The extension developed and explaining the structural innovative change occurring from manufacturing to services will be presented to numerous conferences, such as the NBER Summer Institute (July 2019).

• Work package 3 shows that educational policies interact signicantly with our features of endogenous growth: an increase to education subsidies increases investment in human capital. There is thereby more effective labor available to work at the same wage. Innovation policies interact with human capital by distorting the labor markets and the return to education. In our baseline calibration, public investment in adoption has a negative impact in the short run. The latter is the result of stimulating wages in the medium-run and, due to income effects the supply of labor falls, inducing a recession.

• Work Package 4 aims at understanding how technology adoption is influenced by fiscal policy. Work package 4 shows that innovation adoption suffers from austerity policies which slow down the former. The multi-country framework stresses that this detrimental effect are also transmitted to economies connected to the countries applying austerity measures. These findings complement what is find in Work Package 5 (see below) and were disseminated with a VoxColumn combined with the second policy brief. Moreover, key findings were presented during internal events (1st FRAME workshop and FRAME final conference). Submissions to international conferences are also planned for the next upcoming months.

• The contribution of Work Package 5 is twofold: first, it introduces new methods to estimate TFP measures for European countries and adjusting for utilization in input factors. The latter shows the limitations of existing methodologies which do not fit the European labour markets characteristics. Second, Work Package 5 provides an explanation of the heterogeneity of European countries to recover from the Great recession. Discount factors vis-a-vis productivity shocks represent a promising source of variation to explain fluctuations in unemployment. The key findings of WP5 were presented in internal FRAME events but also external ones (CoDE conference in May 2018 but also European Central Bank, May 2019 for example). Numerous presentations are planned over the next upcoming semesters in international conferences.

• WP6 focuses on estimating key elasticities parameters for innovation and adoption. Besides, WP6 develops a microeconomic study of public applied research in easing the adoption of technologies within firms. Easing the adoption of technologieswith applied public research leads to long-lasting effect on firm’s innovation and performances. The key findings were disseminated within a VoxColumn. Moreover, the related policy conclusions from this Work Package have been combined with the macro-conclusions from Work Package 1 in the first FRAME policy brief. The key conclusions were discussed within the Lunch Debate organized in Brussels in October 2018 and widely diffused within internal and external FRAME events.
This new generation of DSGE models aims firstly at deepening our current scientific understanding about the determinants of knowledge diffusion. The different results aim at providing the most accurate framework to design European edge-cutting policies to sustain innovation and growth. The latter have been illustrated in a video to communicate to non-scientific audience what are the key political implications of the FRAME project.

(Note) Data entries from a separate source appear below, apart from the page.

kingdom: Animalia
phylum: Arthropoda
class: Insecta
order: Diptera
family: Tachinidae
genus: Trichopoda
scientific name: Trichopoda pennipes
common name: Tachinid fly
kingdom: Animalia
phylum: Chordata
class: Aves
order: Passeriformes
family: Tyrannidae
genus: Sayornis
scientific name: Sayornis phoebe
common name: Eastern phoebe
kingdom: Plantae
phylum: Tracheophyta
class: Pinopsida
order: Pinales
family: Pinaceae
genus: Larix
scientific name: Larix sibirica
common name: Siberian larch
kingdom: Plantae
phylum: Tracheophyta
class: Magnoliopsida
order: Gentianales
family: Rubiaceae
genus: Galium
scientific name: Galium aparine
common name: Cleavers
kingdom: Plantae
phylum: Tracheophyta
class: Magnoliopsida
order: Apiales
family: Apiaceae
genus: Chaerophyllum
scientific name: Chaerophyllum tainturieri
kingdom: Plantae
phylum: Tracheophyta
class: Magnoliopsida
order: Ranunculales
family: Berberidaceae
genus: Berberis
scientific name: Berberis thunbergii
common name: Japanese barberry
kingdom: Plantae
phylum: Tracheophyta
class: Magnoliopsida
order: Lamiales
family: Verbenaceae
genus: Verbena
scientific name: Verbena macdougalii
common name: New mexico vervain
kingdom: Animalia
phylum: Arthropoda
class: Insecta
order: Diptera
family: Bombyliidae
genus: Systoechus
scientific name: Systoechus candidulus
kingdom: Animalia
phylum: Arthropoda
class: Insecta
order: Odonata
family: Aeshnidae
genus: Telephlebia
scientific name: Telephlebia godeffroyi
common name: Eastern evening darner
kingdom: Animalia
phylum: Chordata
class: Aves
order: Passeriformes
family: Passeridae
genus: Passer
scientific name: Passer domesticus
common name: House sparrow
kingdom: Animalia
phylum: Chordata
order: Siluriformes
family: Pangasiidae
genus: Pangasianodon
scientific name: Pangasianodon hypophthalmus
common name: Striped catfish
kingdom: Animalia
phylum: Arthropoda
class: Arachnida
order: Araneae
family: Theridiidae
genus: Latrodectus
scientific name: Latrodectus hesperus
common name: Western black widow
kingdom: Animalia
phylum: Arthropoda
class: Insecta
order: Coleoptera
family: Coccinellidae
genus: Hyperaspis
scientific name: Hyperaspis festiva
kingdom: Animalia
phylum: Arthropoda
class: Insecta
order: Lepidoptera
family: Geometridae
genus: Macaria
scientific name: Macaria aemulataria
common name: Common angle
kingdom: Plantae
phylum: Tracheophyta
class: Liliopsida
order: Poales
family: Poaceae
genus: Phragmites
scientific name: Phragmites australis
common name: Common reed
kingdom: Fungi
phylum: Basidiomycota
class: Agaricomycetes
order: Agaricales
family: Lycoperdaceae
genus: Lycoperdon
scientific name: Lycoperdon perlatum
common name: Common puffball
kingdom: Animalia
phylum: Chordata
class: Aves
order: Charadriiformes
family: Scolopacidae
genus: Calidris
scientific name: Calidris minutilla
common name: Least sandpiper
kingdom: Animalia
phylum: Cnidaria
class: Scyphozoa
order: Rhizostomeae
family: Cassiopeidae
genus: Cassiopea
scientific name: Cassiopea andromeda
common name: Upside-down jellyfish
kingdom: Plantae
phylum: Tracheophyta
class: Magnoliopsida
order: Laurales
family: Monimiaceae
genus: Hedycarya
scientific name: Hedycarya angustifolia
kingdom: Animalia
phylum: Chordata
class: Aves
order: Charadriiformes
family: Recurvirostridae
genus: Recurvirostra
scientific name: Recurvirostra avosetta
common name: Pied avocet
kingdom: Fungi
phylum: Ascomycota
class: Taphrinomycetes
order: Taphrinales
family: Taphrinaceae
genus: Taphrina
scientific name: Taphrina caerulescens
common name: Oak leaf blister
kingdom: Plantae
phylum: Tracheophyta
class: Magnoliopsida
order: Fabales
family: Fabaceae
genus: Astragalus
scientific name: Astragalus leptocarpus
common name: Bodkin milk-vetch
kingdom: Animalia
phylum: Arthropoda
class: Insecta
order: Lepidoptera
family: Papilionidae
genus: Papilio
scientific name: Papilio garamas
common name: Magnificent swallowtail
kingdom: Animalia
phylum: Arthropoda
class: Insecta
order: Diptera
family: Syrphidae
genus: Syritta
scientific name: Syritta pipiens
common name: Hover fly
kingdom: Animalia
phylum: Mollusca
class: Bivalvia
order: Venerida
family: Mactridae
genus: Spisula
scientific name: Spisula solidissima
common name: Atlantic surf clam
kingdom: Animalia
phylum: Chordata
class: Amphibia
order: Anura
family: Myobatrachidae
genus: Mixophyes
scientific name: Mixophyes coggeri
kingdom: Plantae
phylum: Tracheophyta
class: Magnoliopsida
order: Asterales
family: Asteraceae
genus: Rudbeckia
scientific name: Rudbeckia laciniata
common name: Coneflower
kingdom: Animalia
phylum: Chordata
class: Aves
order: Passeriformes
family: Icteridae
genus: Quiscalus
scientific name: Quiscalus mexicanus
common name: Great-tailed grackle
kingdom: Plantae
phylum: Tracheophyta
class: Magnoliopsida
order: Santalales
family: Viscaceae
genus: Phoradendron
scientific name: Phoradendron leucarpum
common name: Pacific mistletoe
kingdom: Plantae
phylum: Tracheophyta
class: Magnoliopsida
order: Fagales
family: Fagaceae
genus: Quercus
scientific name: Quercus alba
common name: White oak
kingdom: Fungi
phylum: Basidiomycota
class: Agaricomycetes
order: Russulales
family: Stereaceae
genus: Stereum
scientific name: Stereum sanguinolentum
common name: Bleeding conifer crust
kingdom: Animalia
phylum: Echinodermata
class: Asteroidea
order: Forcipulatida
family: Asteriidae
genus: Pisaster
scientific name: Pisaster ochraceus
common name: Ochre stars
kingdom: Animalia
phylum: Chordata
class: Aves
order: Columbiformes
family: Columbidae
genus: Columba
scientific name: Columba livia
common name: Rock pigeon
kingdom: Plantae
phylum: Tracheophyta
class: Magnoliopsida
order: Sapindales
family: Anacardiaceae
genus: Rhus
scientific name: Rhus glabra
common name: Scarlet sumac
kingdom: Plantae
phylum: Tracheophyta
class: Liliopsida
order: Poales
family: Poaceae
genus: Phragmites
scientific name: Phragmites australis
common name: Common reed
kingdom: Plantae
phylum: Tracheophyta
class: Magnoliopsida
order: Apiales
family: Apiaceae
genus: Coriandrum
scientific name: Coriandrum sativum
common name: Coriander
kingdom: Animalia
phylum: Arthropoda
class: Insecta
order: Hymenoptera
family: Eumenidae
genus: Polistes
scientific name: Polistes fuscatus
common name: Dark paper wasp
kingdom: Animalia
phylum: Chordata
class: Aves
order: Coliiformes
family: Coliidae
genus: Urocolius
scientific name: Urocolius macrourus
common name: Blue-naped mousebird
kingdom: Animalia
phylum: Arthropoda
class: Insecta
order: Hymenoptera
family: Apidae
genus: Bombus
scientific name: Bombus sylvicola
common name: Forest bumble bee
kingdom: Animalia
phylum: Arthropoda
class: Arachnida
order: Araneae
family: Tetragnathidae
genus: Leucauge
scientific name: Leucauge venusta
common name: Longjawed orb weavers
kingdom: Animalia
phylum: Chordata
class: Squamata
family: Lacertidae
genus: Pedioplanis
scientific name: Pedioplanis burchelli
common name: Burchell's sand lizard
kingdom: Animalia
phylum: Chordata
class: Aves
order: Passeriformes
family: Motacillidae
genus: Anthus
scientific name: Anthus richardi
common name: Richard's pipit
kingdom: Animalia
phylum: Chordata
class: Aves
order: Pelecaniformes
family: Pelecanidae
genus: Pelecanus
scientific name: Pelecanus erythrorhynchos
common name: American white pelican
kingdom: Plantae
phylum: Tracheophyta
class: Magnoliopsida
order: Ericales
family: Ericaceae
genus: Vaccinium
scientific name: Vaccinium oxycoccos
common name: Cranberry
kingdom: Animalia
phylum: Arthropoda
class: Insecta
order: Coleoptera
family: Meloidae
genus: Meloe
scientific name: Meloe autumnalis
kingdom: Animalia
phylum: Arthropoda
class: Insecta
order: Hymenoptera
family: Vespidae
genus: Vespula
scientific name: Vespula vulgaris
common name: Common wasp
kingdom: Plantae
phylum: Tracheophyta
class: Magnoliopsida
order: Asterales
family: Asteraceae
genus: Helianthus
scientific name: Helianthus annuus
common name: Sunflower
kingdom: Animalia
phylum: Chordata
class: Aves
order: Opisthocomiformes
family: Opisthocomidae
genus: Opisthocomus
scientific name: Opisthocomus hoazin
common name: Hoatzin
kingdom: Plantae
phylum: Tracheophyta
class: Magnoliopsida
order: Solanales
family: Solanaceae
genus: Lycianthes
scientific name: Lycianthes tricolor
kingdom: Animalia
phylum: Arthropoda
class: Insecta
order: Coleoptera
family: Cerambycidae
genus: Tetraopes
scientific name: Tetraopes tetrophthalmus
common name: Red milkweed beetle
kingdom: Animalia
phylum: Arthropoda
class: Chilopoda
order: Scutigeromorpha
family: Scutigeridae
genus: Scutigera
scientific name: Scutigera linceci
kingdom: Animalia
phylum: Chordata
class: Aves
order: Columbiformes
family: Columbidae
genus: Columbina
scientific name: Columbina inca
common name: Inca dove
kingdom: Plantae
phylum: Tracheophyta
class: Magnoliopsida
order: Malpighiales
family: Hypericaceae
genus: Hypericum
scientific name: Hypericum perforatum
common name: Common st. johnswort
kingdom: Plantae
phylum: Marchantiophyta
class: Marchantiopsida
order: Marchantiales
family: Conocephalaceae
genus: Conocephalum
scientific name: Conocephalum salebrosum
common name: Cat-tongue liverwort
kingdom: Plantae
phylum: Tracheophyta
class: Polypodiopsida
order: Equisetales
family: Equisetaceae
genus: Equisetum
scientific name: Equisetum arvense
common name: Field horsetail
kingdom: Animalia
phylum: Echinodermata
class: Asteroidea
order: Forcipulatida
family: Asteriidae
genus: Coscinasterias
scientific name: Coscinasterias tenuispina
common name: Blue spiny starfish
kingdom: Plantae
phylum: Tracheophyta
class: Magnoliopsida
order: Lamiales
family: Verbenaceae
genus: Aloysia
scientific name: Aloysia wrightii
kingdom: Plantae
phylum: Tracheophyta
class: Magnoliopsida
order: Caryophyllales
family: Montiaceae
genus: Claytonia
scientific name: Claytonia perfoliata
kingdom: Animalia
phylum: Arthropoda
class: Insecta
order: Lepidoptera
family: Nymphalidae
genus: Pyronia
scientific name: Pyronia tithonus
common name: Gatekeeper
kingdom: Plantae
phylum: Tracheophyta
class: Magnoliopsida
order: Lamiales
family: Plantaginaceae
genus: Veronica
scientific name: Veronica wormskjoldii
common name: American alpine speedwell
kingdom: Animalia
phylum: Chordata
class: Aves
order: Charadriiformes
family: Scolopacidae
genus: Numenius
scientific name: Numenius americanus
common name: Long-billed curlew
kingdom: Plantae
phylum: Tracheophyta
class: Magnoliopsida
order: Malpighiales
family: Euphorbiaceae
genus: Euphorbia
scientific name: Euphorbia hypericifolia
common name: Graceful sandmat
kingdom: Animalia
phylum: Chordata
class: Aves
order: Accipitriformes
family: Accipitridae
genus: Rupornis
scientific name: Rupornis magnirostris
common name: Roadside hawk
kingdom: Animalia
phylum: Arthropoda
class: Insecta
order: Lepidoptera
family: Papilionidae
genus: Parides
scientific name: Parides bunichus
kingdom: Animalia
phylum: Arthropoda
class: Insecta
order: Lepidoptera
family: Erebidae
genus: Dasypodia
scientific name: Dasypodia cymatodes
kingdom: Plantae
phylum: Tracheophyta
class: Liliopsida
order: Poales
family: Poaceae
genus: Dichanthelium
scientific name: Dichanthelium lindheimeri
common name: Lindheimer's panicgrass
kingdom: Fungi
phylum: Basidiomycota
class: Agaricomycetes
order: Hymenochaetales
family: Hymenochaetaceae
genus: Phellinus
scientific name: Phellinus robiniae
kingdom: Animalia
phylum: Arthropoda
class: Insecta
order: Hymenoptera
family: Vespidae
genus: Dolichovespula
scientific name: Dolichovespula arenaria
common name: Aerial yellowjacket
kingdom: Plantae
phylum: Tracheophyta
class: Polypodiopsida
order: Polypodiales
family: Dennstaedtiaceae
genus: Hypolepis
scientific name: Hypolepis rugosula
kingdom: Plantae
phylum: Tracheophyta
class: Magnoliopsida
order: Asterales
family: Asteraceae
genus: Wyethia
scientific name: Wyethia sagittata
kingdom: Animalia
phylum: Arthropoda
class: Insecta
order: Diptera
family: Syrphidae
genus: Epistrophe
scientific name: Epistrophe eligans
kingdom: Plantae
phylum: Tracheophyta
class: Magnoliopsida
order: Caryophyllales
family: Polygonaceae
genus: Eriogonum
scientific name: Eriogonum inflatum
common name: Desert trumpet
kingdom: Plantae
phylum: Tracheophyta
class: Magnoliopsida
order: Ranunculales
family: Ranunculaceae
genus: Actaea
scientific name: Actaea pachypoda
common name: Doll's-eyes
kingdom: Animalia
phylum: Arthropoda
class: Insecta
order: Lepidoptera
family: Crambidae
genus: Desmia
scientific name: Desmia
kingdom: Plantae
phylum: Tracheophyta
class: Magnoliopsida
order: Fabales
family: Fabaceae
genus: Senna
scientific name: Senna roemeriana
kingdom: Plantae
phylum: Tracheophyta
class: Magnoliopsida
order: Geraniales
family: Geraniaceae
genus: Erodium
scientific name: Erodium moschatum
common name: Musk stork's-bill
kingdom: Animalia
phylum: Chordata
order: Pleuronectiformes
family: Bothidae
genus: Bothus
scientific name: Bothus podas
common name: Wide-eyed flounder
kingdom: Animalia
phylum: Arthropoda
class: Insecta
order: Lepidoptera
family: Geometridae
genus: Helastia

WP 2 goes beyond the DoA by proposing 2 distinct frameworks to study the impact of innovation in a multi-sector setting . WP4 is currently going further than the expected tasks by focusing on Spain to test the model developed. Its related spillover effects toward countries with more solid fiscal fundamentals, such as Germany, is also an unexpected contribution of the project. Finally, WP5 develops novel TFP methods fitting the characteristics of European countries is an important contribution to the literature and practitioners. This method will have an impact on the ongoing practices in ministries, and research international organizations who conduct forecast studies of productivity. Comparative analysis with the USA will be also possible with more accurate measures for each context.